Surely the landlord won't be homeless. He can move into your house when you move out?

Toddlerteaplease · 24/03/2023 08:34

Definitely cut your looses and get out.

Changingplace · 24/03/2023 09:19

Goingforplatinum · 24/03/2023 08:16

I think what upsets ne the most is of we had of known it would take this long we would of pulled out a long time ago, and bought somewhere else. We would be in out own home by now with a nice affordable mortgage and my little happy family. Now we can't afford to either buy outright or rent.

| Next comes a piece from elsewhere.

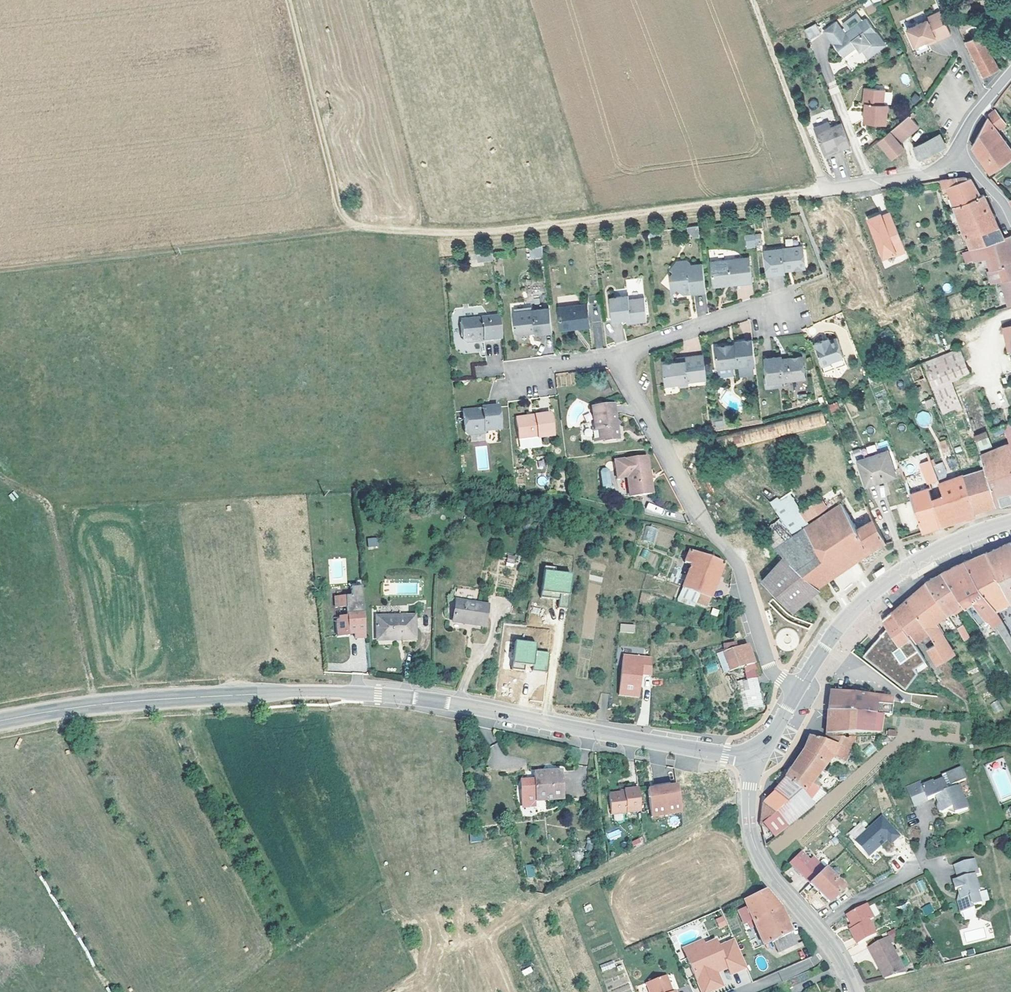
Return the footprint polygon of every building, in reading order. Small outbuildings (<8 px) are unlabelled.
[(844,20),(850,28),(864,17),(858,9),(844,20)] [(925,20),(905,29),(913,46),(927,39),(931,37),(933,40),(949,33),(938,10),(924,17),(925,20)] [(842,53),(855,43),(858,41),(862,45),(868,53),(885,40),(866,16),(864,17),(850,28),(846,30),(837,19),(824,29),(842,53)] [(818,30),(814,20),(802,26),(807,35),(818,30)] [(969,38),(978,33),(973,22),(963,27),(969,38)] [(982,76),(996,69),(993,63),(988,53),(978,33),(969,38),(962,41),(982,76)] [(994,50),(988,53),(993,63),(999,60),(994,50)] [(885,121),(887,102),(882,101),(883,86),(864,85),(862,100),(865,101),(864,120),(885,121)] [(1004,125),(994,110),(985,116),(970,144),(977,155),(988,172),(1010,158),(993,135),(997,133),(995,131),(1004,125)] [(919,123),(912,114),(910,111),(877,139),(892,156),(904,147),(899,140),(919,123)] [(848,143),(839,121),(829,125),(827,119),(811,126),(823,154),(848,143)] [(997,133),(993,135),(1010,158),(1010,157),(1010,152),(997,133)] [(937,134),(923,141),(928,153),(943,147),(937,134)] [(928,153),(923,141),(911,146),(917,158),(928,153)] [(954,207),(977,196),(972,186),(967,177),(961,180),(959,176),(936,180),(940,189),(946,186),(954,207)] [(969,244),(970,247),(1001,238),(992,219),(981,194),(977,196),(954,207),(960,222),(958,223),(959,226),(961,225),(963,229),(958,231),(961,238),(965,236),(969,244)] [(866,219),(881,262),(905,253),(890,211),(866,219)] [(697,237),(696,226),(685,227),(685,233),(691,232),(691,238),(697,237)] [(1001,238),(970,247),(974,259),(984,256),(989,271),(997,268),(1004,266),(1008,277),(1010,276),(1010,242),(1009,235),(1001,238)] [(783,268),(783,267),(789,266),(790,269),(803,266),(800,245),(763,250),(766,274),(783,272),(783,269),(783,268)] [(529,258),(542,257),(540,247),(528,248),(529,258)] [(490,261),(490,253),(474,255),(475,263),(490,261)] [(712,285),(723,284),(723,281),(728,280),(728,283),(751,280),(748,257),(709,262),(712,285)] [(704,291),(701,264),(688,265),(688,262),(684,260),(674,262),(669,268),(672,270),(667,277),(672,281),(670,285),(682,294),(684,290),(688,289),(692,292),(704,291)] [(1000,279),(1008,277),(1004,266),(997,268),(1000,279)] [(1008,277),(1000,279),(999,280),(1007,306),(1010,304),(1010,276),(1008,277)] [(752,286),(737,286),(737,298),(752,298),(752,286)] [(634,321),(646,319),(643,296),(628,298),(628,295),(609,298),(612,320),(627,318),(634,317),(634,321)] [(588,322),(585,305),(557,308),(559,329),(573,328),(572,324),(588,322)] [(511,314),(513,332),(516,335),(528,334),(527,331),(533,330),(533,333),(534,335),(551,333),(548,309),(511,314)] [(498,341),(496,317),(458,321),(461,343),(463,345),(474,344),(473,341),(480,340),(481,343),(498,341)] [(1002,328),(1008,353),(1010,353),(1010,326),(1002,328)] [(819,366),(828,363),(828,362),(840,357),(834,339),(826,342),(821,344),(820,341),(812,343),(819,366)] [(734,368),(756,365),(753,340),(736,342),(736,345),(737,348),(732,349),(731,346),(715,348),(718,370),(719,370),(734,368)] [(959,348),(945,353),(953,379),(967,374),(959,348)] [(773,379),(782,378),(805,376),(802,353),(788,354),(788,359),(783,359),(782,354),(782,352),(766,353),(769,380),(766,380),(767,386),(773,386),(773,379)] [(953,379),(945,353),(922,360),(939,411),(957,405),(949,381),(953,379)] [(707,380),(704,356),(685,358),(686,362),(677,363),(664,365),(666,385),(680,383),(680,386),(689,386),(689,382),(707,380)] [(914,382),(926,377),(920,361),(908,367),(914,382)] [(735,377),(734,368),(719,370),(720,378),(735,377)] [(837,409),(834,401),(826,404),(828,412),(837,409)] [(591,407),(594,427),(591,428),(592,440),(602,438),(602,440),(616,439),(615,428),(620,423),(614,420),(612,404),(591,407)] [(462,433),(466,435),(466,436),(482,435),(481,432),(498,430),(496,407),(478,409),(478,410),(479,413),(474,414),(474,411),(461,412),(462,433)] [(713,436),(718,452),(824,425),(820,410),(713,436)] [(920,428),(932,422),(926,410),(915,416),(920,428)] [(529,421),(529,418),(516,420),(520,449),(522,451),(544,448),(543,439),(553,438),(550,415),(533,417),(534,421),(529,421)] [(716,419),(717,427),(724,426),(724,419),(716,419)] [(994,436),(1003,432),(1001,425),(1000,423),(991,427),(994,436)] [(1009,429),(1006,423),(1001,425),(1003,432),(1008,444),(1010,442),(1010,429),(1009,429)] [(990,446),(984,430),(972,435),(979,456),(984,454),(982,449),(990,446)] [(1008,444),(995,449),(1006,485),(1010,483),(1010,442),(1008,444)] [(855,459),(877,452),(874,445),(853,452),(855,459)] [(994,505),(1005,502),(1010,500),(1010,483),(1006,485),(995,449),(984,454),(979,456),(981,464),(983,468),(994,505)] [(909,493),(922,532),(932,529),(956,521),(974,515),(972,512),(960,475),(946,481),(944,475),(948,474),(942,458),(938,459),(939,463),(932,465),(927,451),(915,456),(925,483),(937,479),(938,484),(920,489),(909,493)] [(882,476),(883,479),(888,477),(884,465),(890,463),(886,452),(857,462),(864,482),(882,476)] [(981,464),(979,456),(968,459),(971,468),(981,464)] [(615,479),(625,478),(627,498),(650,496),(645,457),(612,461),(615,479)] [(884,465),(888,477),(894,475),(890,463),(884,465)] [(960,475),(972,512),(994,505),(983,468),(960,475)] [(600,470),(597,473),(599,488),(602,490),(606,490),(608,487),(606,472),(603,470),(600,470)] [(902,475),(909,493),(920,489),(915,471),(902,475)] [(841,501),(837,495),(823,503),(820,498),(800,511),(806,521),(825,509),(827,510),(841,501)] [(648,503),(646,510),(661,514),(663,507),(648,503)] [(882,541),(871,519),(868,521),(865,517),(860,521),(862,523),(855,528),(841,504),(799,533),(796,528),(791,531),(794,535),(774,549),(783,557),(815,585),(848,564),(882,541)] [(654,543),(658,529),(646,525),(642,540),(654,543)] [(367,538),(368,548),(378,547),(377,537),(367,538)] [(1006,543),(999,546),(1010,574),(1010,541),(1006,543)] [(999,546),(991,549),(984,552),(1010,602),(1010,574),(999,546)] [(707,597),(720,563),(686,549),(681,562),(687,564),(678,587),(707,597)] [(1010,602),(984,552),(974,556),(963,561),(995,611),(1010,602)] [(517,556),(508,554),(507,563),(516,564),(517,556)] [(818,588),(815,585),(783,557),(761,581),(791,610),(818,588)] [(942,572),(964,602),(978,622),(985,617),(995,611),(963,561),(955,565),(942,572)] [(860,565),(850,567),(851,575),(861,573),(860,565)] [(672,568),(666,582),(673,585),(677,576),(673,574),(675,569),(672,568)] [(573,572),(546,570),(544,597),(560,599),(559,608),(569,609),(573,572)] [(957,608),(964,602),(942,572),(930,578),(923,581),(925,583),(948,614),(957,624),(962,621),(959,616),(956,611),(954,608),(956,607),(957,608)] [(948,614),(925,583),(914,592),(904,599),(926,632),(935,645),(946,661),(954,654),(935,623),(948,614)] [(351,635),(351,643),(362,643),(357,588),(347,589),(347,597),(331,598),(332,609),(343,608),(343,617),(335,618),(336,621),(333,621),(334,637),(345,636),(345,635),(345,631),(350,631),(351,635)] [(447,619),(482,626),(485,605),(451,598),(447,619)] [(889,611),(912,643),(926,632),(904,599),(897,605),(889,611)] [(923,660),(912,643),(889,611),(872,629),(859,642),(866,650),(865,658),(864,668),(862,668),(860,685),(914,691),(916,672),(913,667),(923,660)] [(985,617),(992,627),(995,624),(1010,649),(1010,636),(998,614),(997,615),(995,611),(985,617)] [(408,615),(372,616),(372,638),(409,637),(408,615)] [(635,624),(620,624),(620,634),(635,634),(635,624)] [(957,628),(963,641),(970,638),(963,625),(957,628)] [(781,647),(797,646),(795,628),(779,630),(781,647)] [(538,642),(516,640),(513,669),(548,672),(550,652),(537,651),(538,642)] [(727,644),(720,645),(720,652),(719,652),(726,672),(743,667),(745,672),(753,670),(748,655),(744,646),(736,648),(734,644),(727,644)] [(940,669),(947,663),(946,661),(935,645),(929,650),(931,654),(930,654),(940,669)] [(651,657),(624,654),(620,694),(647,697),(651,657)] [(762,708),(761,707),(753,679),(739,683),(747,712),(762,708)] [(827,711),(880,716),(889,717),(890,706),(873,705),(874,697),(833,692),(833,696),(828,695),(827,706),(827,711)] [(994,714),(1003,710),(998,700),(990,704),(994,714)] [(825,737),(839,737),(839,734),(847,734),(847,737),(855,737),(857,734),(878,734),(879,731),(880,716),(827,711),(826,717),(825,737)] [(764,732),(764,718),(754,717),(754,731),(764,732)] [(843,762),(855,737),(847,737),(839,737),(825,737),(825,741),(808,737),(804,747),(800,754),(792,767),(784,779),(799,790),(806,797),(810,801),(817,792),(817,791),(810,785),(830,759),(843,762)] [(944,774),(948,786),(963,781),(958,769),(944,774)] [(524,802),(529,802),(529,801),(559,798),(557,771),(547,771),(547,773),(541,774),(541,772),(530,773),(530,780),(519,781),(517,789),(517,794),(517,799),(520,804),(524,804),(524,802)] [(783,804),(789,799),(799,790),(784,779),(772,792),(783,804)] [(815,779),(810,785),(816,790),(818,787),(816,784),(818,782),(815,779)] [(935,799),(938,806),(937,807),(939,813),(942,814),(952,810),(954,815),(966,810),(957,787),(947,791),(942,780),(932,784),(931,782),(919,787),(918,783),(906,788),(914,807),(935,799)] [(608,814),(638,810),(634,787),(620,789),(620,791),(605,794),(608,814)] [(667,788),(650,791),(644,792),(649,820),(679,814),(674,787),(667,788)] [(806,797),(799,790),(789,799),(796,806),(806,797)] [(783,804),(772,792),(762,803),(772,814),(783,804)] [(817,792),(810,801),(813,804),(826,795),(817,792)] [(762,824),(775,838),(814,805),(813,804),(810,801),(806,797),(796,806),(789,799),(783,804),(772,814),(762,824)] [(537,809),(546,809),(545,800),(537,800),(537,809)] [(772,814),(762,803),(759,824),(760,826),(762,824),(772,814)] [(848,832),(869,856),(888,840),(891,844),(901,835),(882,813),(865,828),(860,822),(848,832)] [(607,834),(609,840),(622,835),(619,829),(607,834)] [(809,860),(800,850),(789,861),(801,874),(816,860),(813,856),(809,860)] [(843,888),(816,860),(801,874),(827,902),(843,888)] [(950,881),(953,891),(956,890),(958,900),(955,901),(958,913),(972,909),(971,906),(978,904),(975,892),(976,892),(972,876),(977,875),(973,860),(953,866),(956,879),(950,881)] [(525,878),(532,877),(529,867),(523,869),(525,878)] [(762,946),(770,942),(772,941),(776,951),(793,944),(788,934),(783,919),(778,907),(769,898),(762,890),(742,899),(746,907),(736,911),(742,924),(746,922),(749,930),(754,927),(762,946)] [(904,896),(897,900),(902,908),(908,905),(904,896)] [(930,903),(921,908),(926,916),(934,911),(930,903)] [(862,906),(844,916),(851,929),(847,931),(854,945),(872,936),(865,923),(870,921),(862,906)] [(724,915),(715,918),(719,928),(728,925),(724,915)] [(895,930),(889,931),(891,942),(897,941),(895,930)] [(886,938),(866,948),(882,979),(900,970),(886,945),(889,944),(886,938)] [(701,991),(712,991),(723,987),(717,973),(716,971),(726,967),(727,969),(730,976),(746,968),(733,940),(718,947),(715,941),(704,945),(706,950),(686,959),(701,991)] [(682,950),(686,959),(706,950),(704,945),(702,941),(682,950)] [(772,941),(770,942),(774,954),(794,946),(793,944),(776,951),(772,941)] [(612,960),(600,965),(603,972),(615,966),(612,960)] [(786,977),(782,969),(762,977),(765,985),(786,977)] [(644,983),(648,991),(674,991),(673,991),(670,991),(667,984),(664,976),(644,983)]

And keep remembering that, this is all the fault of your landlord not sorting out the sale so don’t let them try and guilt trip you - it’s their fault and you owe them nothing.

BrimFullOfAsher · 24/03/2023 15:17

Please don't be guilt tripped and made to feel guilty by this guys emotional blackmail.

How can he possibly be 'homeless' when he owns the house you currently live in? And he seemed to have no qualms in selling you said property without all of the proper information. Did you even find out what the leasehold situation is with it?